I've already written about the weirdly conflicted relationship I have with Boise--I know moving back there probably wouldn't be a good idea. Much as I'd like to be closer to my parents, especially now that my dad's health is failing and my mom needs all the help she can get, it's easier for me to be the person I am now when I keep some space between the me that was and the me that is. Last time I visited my parents, my dad said "I'm still surprised that you're a college English professor--I always thought you'd go into teaching the deaf. You were always reading books about that Helen Keller."

Yes, I was. When I was ten years old.

Another good friend of mine, a theology professor, recently wrote a blog entry about Mark 6:4, the Bible passage in which we're told that even prophets have trouble earning respect when they go home--back to the people who knew them as children tromping through the flowerbeds, terrorizing the cat, procrastinating on completing their chores. I suppose even Jesus's neighbors wondered if he'd ever amount to anything. I know it's hard for my family to see me as something other than a loudmouth teenager with lots of uninformed opinions--that's who I was the last time I lived at home. When I talk about growing up with my dad, sometimes my husband just shakes his head in disbelief. "That doesn't even sound like the same person I know," he says. And of course, it's not.

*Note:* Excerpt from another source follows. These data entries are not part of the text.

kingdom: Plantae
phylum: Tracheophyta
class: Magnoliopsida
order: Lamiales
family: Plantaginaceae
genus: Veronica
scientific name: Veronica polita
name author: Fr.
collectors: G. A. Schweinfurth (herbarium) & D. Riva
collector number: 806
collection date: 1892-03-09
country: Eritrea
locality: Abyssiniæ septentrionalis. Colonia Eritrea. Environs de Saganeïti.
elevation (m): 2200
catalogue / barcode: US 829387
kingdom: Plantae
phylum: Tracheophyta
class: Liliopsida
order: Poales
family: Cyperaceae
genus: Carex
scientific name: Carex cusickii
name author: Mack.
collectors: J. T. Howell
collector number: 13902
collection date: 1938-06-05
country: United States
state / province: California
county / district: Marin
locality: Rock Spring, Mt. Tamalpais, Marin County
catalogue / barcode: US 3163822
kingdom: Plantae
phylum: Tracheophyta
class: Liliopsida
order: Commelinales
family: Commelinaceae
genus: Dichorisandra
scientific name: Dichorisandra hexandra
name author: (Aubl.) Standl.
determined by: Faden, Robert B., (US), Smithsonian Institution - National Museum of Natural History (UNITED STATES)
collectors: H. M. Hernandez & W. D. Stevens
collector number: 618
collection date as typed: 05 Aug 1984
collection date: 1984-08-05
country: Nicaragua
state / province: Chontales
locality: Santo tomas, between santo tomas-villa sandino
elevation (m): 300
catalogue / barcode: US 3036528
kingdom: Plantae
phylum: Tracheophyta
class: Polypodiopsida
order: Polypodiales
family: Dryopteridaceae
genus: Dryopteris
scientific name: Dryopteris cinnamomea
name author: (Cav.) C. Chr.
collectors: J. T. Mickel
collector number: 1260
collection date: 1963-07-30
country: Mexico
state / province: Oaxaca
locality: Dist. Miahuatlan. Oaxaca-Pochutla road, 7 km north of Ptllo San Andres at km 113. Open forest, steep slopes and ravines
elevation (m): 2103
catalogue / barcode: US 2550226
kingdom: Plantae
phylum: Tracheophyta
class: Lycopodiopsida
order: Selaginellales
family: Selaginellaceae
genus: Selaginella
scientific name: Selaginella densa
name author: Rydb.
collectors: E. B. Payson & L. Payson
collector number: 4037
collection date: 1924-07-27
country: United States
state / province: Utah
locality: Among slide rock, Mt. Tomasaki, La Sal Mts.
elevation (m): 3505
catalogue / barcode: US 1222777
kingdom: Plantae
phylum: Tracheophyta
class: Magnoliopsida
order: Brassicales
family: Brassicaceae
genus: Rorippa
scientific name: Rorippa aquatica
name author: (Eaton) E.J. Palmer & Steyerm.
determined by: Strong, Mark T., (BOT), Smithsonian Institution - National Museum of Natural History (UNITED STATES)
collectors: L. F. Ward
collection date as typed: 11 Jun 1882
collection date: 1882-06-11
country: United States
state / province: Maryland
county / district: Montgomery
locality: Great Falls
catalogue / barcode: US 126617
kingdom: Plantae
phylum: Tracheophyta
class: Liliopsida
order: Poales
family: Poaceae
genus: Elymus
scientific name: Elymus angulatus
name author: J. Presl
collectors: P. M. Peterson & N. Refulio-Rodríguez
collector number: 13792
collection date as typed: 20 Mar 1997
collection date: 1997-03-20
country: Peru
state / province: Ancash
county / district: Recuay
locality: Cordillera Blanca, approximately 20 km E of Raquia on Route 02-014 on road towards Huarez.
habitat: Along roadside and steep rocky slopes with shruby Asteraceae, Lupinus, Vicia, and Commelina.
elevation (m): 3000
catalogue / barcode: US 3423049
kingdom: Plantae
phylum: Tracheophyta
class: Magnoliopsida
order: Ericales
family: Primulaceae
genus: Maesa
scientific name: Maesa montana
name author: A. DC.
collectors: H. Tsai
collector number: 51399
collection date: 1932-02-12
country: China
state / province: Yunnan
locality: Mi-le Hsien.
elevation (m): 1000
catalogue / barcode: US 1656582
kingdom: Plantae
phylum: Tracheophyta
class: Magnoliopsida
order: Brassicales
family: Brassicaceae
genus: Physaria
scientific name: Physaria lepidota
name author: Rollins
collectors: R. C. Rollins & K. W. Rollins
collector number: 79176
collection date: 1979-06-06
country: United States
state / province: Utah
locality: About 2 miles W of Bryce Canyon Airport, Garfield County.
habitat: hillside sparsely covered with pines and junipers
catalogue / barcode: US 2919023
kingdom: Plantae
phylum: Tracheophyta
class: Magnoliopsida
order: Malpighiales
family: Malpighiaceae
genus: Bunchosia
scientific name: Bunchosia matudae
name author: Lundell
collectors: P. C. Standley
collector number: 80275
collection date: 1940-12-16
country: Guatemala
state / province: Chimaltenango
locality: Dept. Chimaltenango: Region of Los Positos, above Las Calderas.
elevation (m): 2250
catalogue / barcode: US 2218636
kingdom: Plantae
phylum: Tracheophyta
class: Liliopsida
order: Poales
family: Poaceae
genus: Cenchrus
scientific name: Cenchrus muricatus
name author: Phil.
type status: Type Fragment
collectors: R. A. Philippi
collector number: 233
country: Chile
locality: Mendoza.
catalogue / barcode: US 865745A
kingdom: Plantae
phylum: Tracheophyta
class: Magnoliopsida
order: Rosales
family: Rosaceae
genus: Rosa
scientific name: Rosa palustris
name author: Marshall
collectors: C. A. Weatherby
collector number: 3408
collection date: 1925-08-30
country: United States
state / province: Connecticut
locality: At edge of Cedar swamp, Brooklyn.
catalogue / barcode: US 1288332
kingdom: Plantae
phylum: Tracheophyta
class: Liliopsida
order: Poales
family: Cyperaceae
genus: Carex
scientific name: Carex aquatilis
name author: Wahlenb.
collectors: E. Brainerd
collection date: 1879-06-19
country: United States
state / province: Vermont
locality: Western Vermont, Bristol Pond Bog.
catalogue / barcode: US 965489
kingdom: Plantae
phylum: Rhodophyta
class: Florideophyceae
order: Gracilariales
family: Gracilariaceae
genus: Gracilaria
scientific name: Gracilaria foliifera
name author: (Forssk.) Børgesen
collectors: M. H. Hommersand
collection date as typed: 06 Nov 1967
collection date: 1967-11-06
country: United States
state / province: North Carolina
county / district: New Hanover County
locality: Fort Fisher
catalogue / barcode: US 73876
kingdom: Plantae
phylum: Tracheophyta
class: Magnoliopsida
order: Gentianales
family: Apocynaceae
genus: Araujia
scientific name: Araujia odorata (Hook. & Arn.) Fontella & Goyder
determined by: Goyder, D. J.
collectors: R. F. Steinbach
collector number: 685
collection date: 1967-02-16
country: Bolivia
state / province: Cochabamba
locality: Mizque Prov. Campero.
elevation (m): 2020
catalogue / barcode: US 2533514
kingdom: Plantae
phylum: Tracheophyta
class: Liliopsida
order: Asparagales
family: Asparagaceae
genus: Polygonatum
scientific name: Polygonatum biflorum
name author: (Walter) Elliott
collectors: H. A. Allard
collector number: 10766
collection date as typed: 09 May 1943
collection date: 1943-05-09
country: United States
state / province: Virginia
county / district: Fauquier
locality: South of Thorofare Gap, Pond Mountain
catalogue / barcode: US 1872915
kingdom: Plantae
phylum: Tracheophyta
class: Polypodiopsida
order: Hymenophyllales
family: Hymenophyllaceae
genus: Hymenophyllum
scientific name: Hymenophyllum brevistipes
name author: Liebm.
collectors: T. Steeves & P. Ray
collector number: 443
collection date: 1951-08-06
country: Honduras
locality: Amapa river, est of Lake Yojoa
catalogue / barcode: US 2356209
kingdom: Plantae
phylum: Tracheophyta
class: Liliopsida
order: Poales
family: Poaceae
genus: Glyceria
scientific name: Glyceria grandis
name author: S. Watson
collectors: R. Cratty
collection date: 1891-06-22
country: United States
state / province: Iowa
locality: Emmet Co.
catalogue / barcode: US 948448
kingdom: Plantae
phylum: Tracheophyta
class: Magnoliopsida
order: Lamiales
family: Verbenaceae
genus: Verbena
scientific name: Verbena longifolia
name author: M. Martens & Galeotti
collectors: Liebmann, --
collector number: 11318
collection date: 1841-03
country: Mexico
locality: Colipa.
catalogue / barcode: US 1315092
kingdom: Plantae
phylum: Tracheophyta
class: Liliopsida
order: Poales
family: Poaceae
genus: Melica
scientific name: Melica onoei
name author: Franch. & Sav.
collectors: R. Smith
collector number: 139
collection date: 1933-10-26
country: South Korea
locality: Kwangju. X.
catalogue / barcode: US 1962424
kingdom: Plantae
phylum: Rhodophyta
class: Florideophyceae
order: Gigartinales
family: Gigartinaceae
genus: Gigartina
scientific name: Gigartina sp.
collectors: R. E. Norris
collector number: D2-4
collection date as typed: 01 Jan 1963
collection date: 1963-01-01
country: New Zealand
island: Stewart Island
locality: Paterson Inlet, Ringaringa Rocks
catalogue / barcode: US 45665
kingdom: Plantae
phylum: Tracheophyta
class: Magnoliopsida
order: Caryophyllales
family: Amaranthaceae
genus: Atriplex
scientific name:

So I don't feel at home in Boise, in the sense of feeling like that's where I can be my honest self--but the Northwest is definitely a place I'm connected to. There's something about a horizon ridged with mountains that puts a big lump in my throat. Something about the smell of pine trees does the same thing. I often hear people talk about the smells they associate with their grandmothers' houses, but I didn't know my grandparents when I was growing up--it's the smell of the forest that catapults me back into my childhood, back into the camper with my parents and my brother. Sometimes, that kind of emotional response can get confused with the need to take some action, to make a change.

But just this morning my husband and I were talking about whether we'd really want to move farther north, out of the Texas heat, if we had the chance. We both agree that the Midwest is a place we don't feel compelled to return to--we've lived in Kansas, Iowa and Missouri, and none of those places has a hold on either of us. The Northeast might be a possibility; we've never lived there, so it would be a new adventure.

And the Northwest? Maybe.

"At this point,I just think I'm more of a live oak guy than a pine tree guy," my husband said.

I don't know if I'd get choked up over a picture of a live oak tree, but I do know that I'd miss the live oaks and their beautiful bonsai shapes if we left Texas. And the wildflowers growing by the roadsides every spring. And the great big storms with thunder loud enough to rattle the windows--those used to scare me, but now I find myself outside with the neighbors, watching the clouds roll in, welcoming the drama.

I suppose I may never feel about Texas the way I feel about Idaho, but I'm not sure I need to feel that way in order for this to be my home. Maybe what I'm responding to when I see a photo of mountains and pine trees isn't the Idaho landscape at all, but what it helps me understand: the enormity of creation, its ability to remind us of how small and insignificant we are in the greater scheme of things.